Into the Abyss: A Tale of Death, A Tale of Life
Time Out says
Think of Herzog and you think of monomania. He tends towards stories of single-minded individuals embarking upon insane projects to bend an indifferent world to their desires, or facing off against preposterous odds in pursuit of brute survival. Beneath such tales is the tug of ecstasy – a rapturous state of standing outside the self whose dark twin is a kind of obscene oblivion, an intimation of existential futility that links Kaspar Hauser and the unknown artists of last year’s ‘Cave of Forgotten Dreams’.
‘Into the Abyss’ is a Herzog film focused not on an individual but a situation: the conviction of two men for the horribly banal 2001 murder of a Texan nurse, her son and his friend, and the impending execution of one of those convicted. As well as interviewing the prisoners, Herzog talks to their loved ones; to the victims’ families; and to people in Texas’s capital punishment system.
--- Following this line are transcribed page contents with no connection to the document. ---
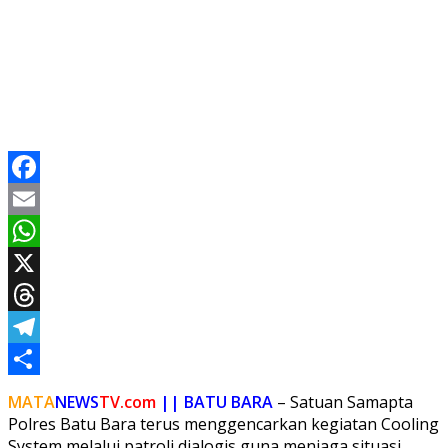
Facebook
Email
WhatsApp
X
Threads
Telegram
Share
MATA
NEWS
TV.com
|| BATU BARA
– Satuan Samapta
Polres Batu Bara terus menggencarkan kegiatan Cooling
System melalui patroli dialogis guna menjaga situasi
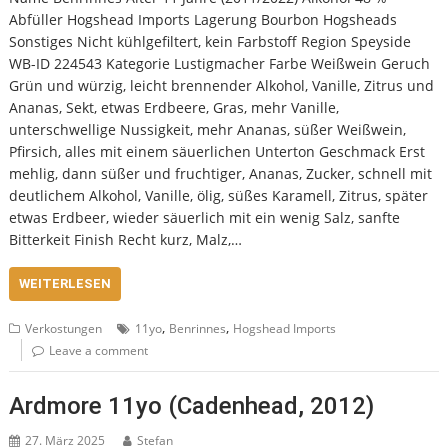
Abfüller Hogshead Imports Lagerung Bourbon Hogsheads
Sonstiges Nicht kühlgefiltert, kein Farbstoff Region Speyside
WB-ID 224543 Kategorie Lustigmacher Farbe Weißwein Geruch
Grün und würzig, leicht brennender Alkohol, Vanille, Zitrus und
Ananas, Sekt, etwas Erdbeere, Gras, mehr Vanille,
unterschwellige Nussigkeit, mehr Ananas, süßer Weißwein,
Pfirsich, alles mit einem säuerlichen Unterton Geschmack Erst
mehlig, dann süßer und fruchtiger, Ananas, Zucker, schnell mit
deutlichem Alkohol, Vanille, ölig, süßes Karamell, Zitrus, später
etwas Erdbeer, wieder säuerlich mit ein wenig Salz, sanfte
Bitterkeit Finish Recht kurz, Malz,…
WEITERLESEN
,
,
Verkostungen
11yo
Benrinnes
Hogshead Imports
Leave a comment
Ardmore 11yo (Cadenhead, 2012)
27. März 2025
Stefan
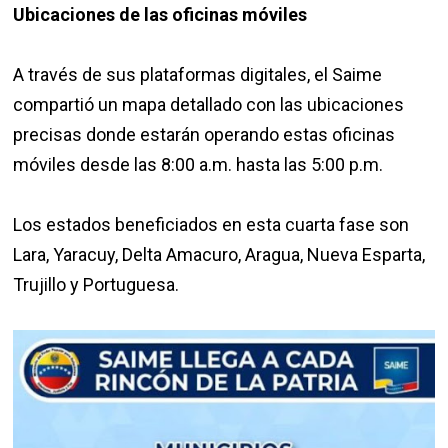
Ubicaciones de las oficinas móviles
A través de sus plataformas digitales, el Saime
compartió un mapa detallado con las ubicaciones
precisas donde estarán operando estas oficinas
móviles desde las 8:00 a.m. hasta las 5:00 p.m.
Los estados beneficiados en esta cuarta fase son
Lara, Yaracuy, Delta Amacuro, Aragua, Nueva Esparta,
Trujillo y Portuguesa.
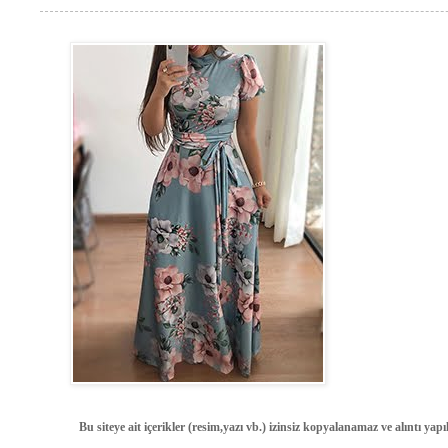
Bu siteye ait içerikler (resim,yazı vb.) izinsiz kopyalanamaz ve alıntı ya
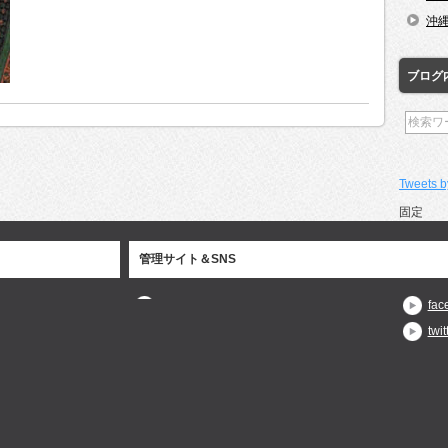
沖
ブログ
Tweets b
固定
管理サイト＆SNS
fac
twit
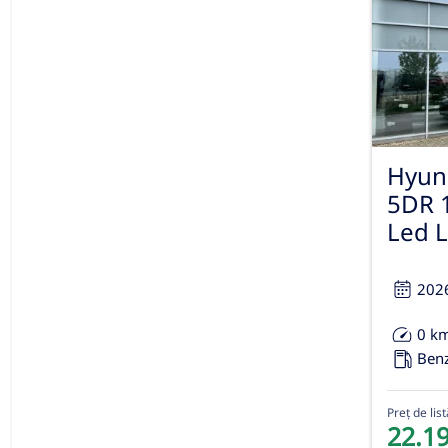
Hyun
5DR 
Led L
202
0 k
Ben
Preț de list
22.1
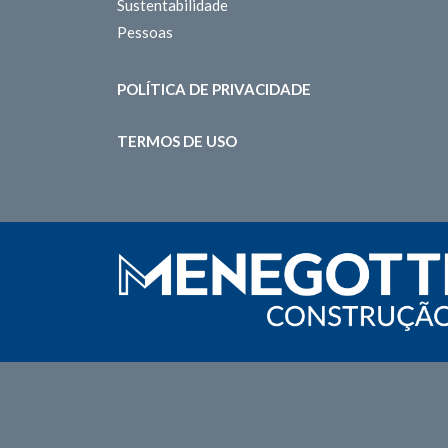
Sustentabilidade
Pessoas
POLÍTICA DE PRIVACIDADE
TERMOS DE USO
The result is gripping, moving and revelatory, an unabashed if implicit critique of the death penalty. The abyss looms dark indeed but the picture pulses with the insistent peculiarities of life as it is lived by wilful individuals. For while Herzog shows appropriate sobriety, he couldn’t make a solemn film if he tried: the most moving observation comes in an anecdote about a squirrel and a golf cart.